The Fourth Amendment protects the rights of homeowners from entry without a warrant, however, in these cases the officers had warrants. But did the invitation to the media exceed the scope of the search authorized by the warrant? The Court found that this was not obvious from the general principles of the Fourth Amendment, since accurate and full media coverage could serve a number of important public purposes.
Second, in 1992 there were no judicial opinions holding that this practice became unlawful when the officers entered a home. It is interesting to note that while the parties in both cases drew the Courts attention to three lower level opinions, the Court still held to the fact that there was no "clearly established" law on the issue in April, 1992.
Third, the Court pointed to a booklet published by the United States Marshals which recommends that "fugitive apprehension cases . . . normally offer the best possibilities for ride-alongs." The Montgomery County Sheriff's Department also had a ride-along program that did not expressly prohibit the media from entering private dwellings.
Given such an undeveloped state of the law, the Court concluded that the officers in these cases could not have been expected to predict the course of constitutional law. Further, since 1992, a split among the Federal Circuits developed on the question of whether media ride-alongs that enter private homes can subject the police to money damage lawsuits. Therefore, said the Court, if judges disagreed on this constitutional question, how can we subject the police to money damages for choosing the wrong side of the controversy? The decision of the Court of Appeals was thus affirmed.
CONCURRING IN PART, DISSENTING IN PART
Justice Stevens agreed with the outcome of the majority decision, but disagreed that the homeowners right against this kind of trespass was not clearly established in April, 1992. He believed that constitutional rules, a federal statute, common-law decisions and testimony of the law enforcement officers supported his position.

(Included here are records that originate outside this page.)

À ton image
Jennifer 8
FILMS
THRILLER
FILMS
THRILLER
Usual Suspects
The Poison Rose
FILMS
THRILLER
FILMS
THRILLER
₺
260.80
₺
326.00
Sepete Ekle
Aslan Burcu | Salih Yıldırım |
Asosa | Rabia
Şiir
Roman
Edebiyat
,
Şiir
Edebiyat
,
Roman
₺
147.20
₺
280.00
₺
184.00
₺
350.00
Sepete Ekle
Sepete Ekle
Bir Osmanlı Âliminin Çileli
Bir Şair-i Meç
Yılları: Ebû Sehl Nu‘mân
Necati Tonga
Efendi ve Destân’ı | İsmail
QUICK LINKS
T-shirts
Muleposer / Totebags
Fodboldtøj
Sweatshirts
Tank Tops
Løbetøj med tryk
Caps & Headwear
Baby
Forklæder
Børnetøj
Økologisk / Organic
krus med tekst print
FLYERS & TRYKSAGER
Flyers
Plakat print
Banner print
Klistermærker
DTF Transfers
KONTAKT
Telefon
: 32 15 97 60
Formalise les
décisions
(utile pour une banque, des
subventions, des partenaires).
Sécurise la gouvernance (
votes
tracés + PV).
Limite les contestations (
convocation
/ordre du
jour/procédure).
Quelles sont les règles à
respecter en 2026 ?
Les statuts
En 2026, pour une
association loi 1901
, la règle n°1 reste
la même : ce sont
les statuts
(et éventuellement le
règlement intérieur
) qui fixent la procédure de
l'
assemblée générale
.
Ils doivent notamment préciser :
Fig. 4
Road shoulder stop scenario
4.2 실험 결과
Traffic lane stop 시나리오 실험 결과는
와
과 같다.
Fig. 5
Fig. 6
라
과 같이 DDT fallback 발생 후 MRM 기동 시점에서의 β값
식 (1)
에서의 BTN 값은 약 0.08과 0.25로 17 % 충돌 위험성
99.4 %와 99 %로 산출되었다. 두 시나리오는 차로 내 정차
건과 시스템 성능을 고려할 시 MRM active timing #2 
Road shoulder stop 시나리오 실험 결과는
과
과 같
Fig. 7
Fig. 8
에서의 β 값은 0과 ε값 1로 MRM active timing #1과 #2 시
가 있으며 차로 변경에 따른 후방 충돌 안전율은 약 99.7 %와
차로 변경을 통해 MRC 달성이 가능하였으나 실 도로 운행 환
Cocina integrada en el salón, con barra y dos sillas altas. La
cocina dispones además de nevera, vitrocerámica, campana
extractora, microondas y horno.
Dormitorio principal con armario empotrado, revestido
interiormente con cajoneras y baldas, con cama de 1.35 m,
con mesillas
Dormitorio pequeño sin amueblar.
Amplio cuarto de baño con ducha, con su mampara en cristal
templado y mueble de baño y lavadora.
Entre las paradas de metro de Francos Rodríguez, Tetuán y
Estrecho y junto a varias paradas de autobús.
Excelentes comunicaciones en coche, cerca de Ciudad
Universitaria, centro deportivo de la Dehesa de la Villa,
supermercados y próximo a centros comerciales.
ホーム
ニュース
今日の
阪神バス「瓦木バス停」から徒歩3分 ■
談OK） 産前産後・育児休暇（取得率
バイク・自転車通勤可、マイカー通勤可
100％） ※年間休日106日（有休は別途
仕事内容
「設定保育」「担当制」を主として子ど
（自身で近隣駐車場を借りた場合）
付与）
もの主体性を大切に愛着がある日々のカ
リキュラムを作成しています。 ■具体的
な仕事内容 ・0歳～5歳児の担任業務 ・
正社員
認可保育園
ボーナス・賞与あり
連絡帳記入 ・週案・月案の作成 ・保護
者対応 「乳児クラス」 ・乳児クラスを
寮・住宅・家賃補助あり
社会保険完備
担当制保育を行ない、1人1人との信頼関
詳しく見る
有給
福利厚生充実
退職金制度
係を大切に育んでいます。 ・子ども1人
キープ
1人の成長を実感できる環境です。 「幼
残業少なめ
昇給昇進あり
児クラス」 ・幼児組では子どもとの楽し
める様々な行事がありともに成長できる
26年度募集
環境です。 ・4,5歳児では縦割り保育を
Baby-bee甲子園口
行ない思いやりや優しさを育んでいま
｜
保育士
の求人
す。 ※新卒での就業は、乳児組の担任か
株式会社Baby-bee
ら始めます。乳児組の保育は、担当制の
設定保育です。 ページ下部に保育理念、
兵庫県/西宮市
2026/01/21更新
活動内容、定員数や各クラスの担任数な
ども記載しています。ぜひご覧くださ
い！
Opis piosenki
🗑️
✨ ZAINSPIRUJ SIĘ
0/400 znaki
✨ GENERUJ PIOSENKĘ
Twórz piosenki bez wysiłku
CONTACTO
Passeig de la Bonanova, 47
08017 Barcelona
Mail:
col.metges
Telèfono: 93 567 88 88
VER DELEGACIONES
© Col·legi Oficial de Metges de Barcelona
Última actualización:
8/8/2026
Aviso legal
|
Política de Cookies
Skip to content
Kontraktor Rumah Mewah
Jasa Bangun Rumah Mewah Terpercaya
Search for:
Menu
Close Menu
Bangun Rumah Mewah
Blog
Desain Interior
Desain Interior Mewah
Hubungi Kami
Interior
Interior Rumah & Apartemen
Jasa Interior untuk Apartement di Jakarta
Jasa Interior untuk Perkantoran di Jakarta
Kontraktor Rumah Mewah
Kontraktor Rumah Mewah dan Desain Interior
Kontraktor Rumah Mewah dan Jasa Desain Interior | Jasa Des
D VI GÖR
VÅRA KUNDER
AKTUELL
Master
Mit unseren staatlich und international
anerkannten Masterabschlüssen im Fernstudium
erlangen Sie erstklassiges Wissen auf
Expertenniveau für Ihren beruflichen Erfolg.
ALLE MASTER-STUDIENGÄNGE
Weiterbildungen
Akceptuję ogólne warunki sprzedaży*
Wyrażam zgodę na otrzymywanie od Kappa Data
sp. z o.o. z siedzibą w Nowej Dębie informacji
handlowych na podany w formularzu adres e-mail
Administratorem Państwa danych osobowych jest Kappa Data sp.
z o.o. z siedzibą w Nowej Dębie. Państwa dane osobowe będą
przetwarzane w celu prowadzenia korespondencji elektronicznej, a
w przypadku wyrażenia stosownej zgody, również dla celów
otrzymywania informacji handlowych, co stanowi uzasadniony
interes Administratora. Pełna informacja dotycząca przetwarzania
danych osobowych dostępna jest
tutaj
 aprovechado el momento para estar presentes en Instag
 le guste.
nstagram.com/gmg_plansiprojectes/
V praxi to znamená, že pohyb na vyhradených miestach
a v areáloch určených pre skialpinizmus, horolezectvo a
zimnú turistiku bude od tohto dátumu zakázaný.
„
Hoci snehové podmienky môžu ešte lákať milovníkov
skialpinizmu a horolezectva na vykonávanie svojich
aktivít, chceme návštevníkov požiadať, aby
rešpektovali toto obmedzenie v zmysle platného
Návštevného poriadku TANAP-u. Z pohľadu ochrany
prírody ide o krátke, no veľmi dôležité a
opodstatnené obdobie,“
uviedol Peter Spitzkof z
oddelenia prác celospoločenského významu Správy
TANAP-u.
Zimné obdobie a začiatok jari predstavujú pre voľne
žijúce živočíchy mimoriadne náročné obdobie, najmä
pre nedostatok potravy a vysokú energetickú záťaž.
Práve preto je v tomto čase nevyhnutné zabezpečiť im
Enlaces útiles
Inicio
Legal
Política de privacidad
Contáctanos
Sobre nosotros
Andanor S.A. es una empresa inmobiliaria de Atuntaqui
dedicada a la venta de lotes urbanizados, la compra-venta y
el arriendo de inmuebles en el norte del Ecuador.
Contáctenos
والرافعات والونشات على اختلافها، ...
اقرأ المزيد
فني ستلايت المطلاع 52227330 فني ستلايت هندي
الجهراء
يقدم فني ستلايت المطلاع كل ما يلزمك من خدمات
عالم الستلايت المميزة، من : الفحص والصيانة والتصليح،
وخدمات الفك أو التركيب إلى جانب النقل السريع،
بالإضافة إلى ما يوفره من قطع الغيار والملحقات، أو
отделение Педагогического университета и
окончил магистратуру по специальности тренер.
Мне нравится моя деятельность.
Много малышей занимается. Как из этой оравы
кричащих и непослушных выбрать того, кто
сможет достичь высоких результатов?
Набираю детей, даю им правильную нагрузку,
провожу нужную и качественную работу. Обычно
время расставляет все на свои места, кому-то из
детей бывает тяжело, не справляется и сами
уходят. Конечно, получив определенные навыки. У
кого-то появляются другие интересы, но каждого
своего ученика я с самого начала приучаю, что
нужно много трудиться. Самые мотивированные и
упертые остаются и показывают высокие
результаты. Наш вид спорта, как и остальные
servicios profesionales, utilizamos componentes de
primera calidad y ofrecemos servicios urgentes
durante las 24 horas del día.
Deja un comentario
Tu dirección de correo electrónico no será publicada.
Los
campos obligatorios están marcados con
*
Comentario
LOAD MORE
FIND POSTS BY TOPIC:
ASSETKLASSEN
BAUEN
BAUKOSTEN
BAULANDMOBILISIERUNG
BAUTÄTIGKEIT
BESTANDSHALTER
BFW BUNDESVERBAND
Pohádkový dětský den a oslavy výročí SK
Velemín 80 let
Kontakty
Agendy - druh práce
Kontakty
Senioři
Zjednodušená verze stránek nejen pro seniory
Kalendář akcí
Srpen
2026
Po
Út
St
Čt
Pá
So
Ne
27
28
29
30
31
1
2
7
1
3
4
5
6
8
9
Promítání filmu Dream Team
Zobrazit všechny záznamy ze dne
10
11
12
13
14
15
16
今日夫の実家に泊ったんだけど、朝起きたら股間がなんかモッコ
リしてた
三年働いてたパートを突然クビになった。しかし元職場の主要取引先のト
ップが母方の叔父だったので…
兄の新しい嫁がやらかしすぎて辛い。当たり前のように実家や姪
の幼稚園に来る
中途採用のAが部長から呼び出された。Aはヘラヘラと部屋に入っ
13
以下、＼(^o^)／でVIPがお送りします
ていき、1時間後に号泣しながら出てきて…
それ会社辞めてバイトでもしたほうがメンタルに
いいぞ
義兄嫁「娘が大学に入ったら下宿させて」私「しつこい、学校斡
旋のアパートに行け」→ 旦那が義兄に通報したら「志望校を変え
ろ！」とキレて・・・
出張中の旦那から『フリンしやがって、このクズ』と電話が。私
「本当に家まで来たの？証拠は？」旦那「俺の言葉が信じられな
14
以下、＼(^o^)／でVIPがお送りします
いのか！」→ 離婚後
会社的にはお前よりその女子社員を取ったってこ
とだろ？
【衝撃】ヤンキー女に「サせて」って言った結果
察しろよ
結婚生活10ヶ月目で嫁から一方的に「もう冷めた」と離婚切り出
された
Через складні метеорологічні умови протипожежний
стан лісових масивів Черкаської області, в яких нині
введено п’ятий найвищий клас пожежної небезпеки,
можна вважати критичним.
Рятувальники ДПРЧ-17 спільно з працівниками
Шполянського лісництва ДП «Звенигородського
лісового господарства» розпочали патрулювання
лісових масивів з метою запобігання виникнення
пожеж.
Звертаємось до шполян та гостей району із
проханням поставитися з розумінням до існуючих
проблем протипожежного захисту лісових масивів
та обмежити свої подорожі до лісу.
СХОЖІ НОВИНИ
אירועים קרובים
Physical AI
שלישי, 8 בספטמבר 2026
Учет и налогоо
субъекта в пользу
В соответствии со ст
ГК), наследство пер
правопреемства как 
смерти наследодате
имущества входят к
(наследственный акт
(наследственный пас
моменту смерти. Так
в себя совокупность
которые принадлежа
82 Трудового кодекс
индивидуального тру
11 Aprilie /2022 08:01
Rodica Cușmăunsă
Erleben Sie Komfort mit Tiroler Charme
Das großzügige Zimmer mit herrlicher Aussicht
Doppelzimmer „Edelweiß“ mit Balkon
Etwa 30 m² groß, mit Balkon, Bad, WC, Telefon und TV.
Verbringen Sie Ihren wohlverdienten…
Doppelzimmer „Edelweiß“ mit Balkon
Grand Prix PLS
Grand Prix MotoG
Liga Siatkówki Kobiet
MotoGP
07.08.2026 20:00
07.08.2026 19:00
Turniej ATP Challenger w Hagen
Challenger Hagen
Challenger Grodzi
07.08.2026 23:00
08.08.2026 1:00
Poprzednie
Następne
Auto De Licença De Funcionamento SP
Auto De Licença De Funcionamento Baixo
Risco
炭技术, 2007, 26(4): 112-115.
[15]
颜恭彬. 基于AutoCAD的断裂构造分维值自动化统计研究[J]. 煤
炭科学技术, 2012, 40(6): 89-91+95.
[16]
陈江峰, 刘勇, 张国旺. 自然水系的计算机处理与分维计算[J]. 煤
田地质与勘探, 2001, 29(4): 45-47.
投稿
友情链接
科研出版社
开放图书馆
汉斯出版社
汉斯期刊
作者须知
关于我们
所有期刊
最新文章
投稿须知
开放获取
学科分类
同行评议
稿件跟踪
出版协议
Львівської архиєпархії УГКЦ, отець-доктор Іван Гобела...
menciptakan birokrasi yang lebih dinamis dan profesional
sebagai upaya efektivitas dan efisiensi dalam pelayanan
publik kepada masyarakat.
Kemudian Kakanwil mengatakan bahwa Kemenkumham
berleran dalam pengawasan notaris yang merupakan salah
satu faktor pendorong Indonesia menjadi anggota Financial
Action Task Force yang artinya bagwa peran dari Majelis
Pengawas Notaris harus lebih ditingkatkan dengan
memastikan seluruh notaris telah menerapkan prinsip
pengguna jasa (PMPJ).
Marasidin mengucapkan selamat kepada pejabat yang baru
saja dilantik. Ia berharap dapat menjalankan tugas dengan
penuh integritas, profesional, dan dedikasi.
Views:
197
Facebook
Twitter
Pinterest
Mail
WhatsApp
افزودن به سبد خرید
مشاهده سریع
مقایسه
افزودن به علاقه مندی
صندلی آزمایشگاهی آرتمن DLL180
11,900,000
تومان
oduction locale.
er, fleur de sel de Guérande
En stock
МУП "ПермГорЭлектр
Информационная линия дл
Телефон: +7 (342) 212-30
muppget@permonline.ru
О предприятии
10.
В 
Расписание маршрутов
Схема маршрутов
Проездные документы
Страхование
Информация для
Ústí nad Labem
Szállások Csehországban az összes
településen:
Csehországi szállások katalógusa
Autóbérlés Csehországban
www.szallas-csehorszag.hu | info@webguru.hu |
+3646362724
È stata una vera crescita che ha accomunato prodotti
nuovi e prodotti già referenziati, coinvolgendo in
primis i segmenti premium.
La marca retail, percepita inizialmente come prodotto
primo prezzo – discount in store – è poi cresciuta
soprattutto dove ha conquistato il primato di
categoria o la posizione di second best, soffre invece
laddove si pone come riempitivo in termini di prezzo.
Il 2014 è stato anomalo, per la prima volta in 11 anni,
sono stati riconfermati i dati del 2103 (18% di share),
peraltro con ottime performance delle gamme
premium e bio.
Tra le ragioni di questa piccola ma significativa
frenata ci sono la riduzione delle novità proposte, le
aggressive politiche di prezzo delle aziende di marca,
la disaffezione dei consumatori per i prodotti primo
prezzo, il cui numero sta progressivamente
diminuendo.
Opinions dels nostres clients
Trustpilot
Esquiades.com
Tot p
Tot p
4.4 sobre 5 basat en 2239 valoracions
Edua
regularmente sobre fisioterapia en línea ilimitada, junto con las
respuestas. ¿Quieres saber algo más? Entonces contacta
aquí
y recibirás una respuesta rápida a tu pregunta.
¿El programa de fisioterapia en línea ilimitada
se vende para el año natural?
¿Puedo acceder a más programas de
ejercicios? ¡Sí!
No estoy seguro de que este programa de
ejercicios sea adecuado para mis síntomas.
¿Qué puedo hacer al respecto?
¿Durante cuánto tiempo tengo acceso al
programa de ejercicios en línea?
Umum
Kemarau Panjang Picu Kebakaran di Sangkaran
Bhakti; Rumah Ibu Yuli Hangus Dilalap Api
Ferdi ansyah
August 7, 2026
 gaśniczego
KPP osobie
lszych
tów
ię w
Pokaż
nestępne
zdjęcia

Police action in executing warrants, said Justice Stevens, must be strictly limited to the objectives of the intrusion. That principle came from our English forefathers' respect for the sanctity of the home and the American colonists hatred of the general warrant. Thus, it should have been obvious to the officers that their invitations to the media exceeded the scope of the authorized warrants. The majority does not cite a single case that supports the proposition that using official power to enable the media to enter a private home for purposes unrelated to the execution of a warrant could be regarded as a reasonable invasion of either property or privacy.
The most disturbing aspect of the Court's decision on the issue of qualified immunity was its reliance on the booklet published by the United States Marshals Service. To Justice Sevens, the author of the pamphlet was more concerned with developing the proper public image of the Service to impress the Congress. The author was not a lawyer concerned with constitutional rights, but rather a public relations person. Justice Stevens notes that the same pamphlet suggests handing out T-Shirts and hats to "grease the skids," yet it contains no discussion of the conditions which must be satisfied before a news person may be authorized to enter a private home during the execution of a warrant. Obviously, Justice Sevens would not have offered law enforcement qualified immunity.